Work instruction:
Rewrite the listing below as a JSON list of strings, with one string per line and no blank lines.

[Stored items from a collection]
####

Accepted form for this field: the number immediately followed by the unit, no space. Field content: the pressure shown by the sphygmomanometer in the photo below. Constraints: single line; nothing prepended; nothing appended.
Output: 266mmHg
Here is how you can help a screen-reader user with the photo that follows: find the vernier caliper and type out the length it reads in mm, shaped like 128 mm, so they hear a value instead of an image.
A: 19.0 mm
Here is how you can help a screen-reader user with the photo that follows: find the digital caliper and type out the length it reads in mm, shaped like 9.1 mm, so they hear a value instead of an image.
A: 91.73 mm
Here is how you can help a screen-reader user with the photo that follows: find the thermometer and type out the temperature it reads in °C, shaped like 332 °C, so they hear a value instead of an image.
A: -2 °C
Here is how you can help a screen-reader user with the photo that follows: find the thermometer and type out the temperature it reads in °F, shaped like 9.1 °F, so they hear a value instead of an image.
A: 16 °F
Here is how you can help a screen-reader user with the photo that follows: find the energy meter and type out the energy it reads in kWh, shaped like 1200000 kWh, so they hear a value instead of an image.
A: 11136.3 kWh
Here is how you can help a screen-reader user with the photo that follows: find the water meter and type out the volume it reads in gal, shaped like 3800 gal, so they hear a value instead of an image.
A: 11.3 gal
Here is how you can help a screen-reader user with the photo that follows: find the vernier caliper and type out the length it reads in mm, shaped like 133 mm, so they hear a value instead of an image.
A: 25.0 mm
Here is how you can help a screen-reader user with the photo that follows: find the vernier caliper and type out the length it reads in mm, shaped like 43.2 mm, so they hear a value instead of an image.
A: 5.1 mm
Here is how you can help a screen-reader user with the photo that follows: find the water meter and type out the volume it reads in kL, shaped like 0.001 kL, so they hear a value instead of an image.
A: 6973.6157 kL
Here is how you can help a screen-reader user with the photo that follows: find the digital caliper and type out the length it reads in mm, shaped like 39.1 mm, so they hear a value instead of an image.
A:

####

Answer for this exercise:
[
  "Accepted form for this field: the number immediately followed by the unit, no space. Field content: the pressure shown by the sphygmomanometer in the photo below. Constraints: single line; nothing prepended; nothing appended.",
  "Output: 266mmHg",
  "Here is how you can help a screen-reader user with the photo that follows: find the vernier caliper and type out the length it reads in mm, shaped like 128 mm, so they hear a value instead of an image.",
  "A: 19.0 mm",
  "Here is how you can help a screen-reader user with the photo that follows: find the digital caliper and type out the length it reads in mm, shaped like 9.1 mm, so they hear a value instead of an image.",
  "A: 91.73 mm",
  "Here is how you can help a screen-reader user with the photo that follows: find the thermometer and type out the temperature it reads in °C, shaped like 332 °C, so they hear a value instead of an image.",
  "A: -2 °C",
  "Here is how you can help a screen-reader user with the photo that follows: find the thermometer and type out the temperature it reads in °F, shaped like 9.1 °F, so they hear a value instead of an image.",
  "A: 16 °F",
  "Here is how you can help a screen-reader user with the photo that follows: find the energy meter and type out the energy it reads in kWh, shaped like 1200000 kWh, so they hear a value instead of an image.",
  "A: 11136.3 kWh",
  "Here is how you can help a screen-reader user with the photo that follows: find the water meter and type out the volume it reads in gal, shaped like 3800 gal, so they hear a value instead of an image.",
  "A: 11.3 gal",
  "Here is how you can help a screen-reader user with the photo that follows: find the vernier caliper and type out the length it reads in mm, shaped like 133 mm, so they hear a value instead of an image.",
  "A: 25.0 mm",
  "Here is how you can help a screen-reader user with the photo that follows: find the vernier caliper and type out the length it reads in mm, shaped like 43.2 mm, so they hear a value instead of an image.",
  "A: 5.1 mm",
  "Here is how you can help a screen-reader user with the photo that follows: find the water meter and type out the volume it reads in kL, shaped like 0.001 kL, so they hear a value instead of an image.",
  "A: 6973.6157 kL",
  "Here is how you can help a screen-reader user with the photo that follows: find the digital caliper and type out the length it reads in mm, shaped like 39.1 mm, so they hear a value instead of an image.",
  "A:"
]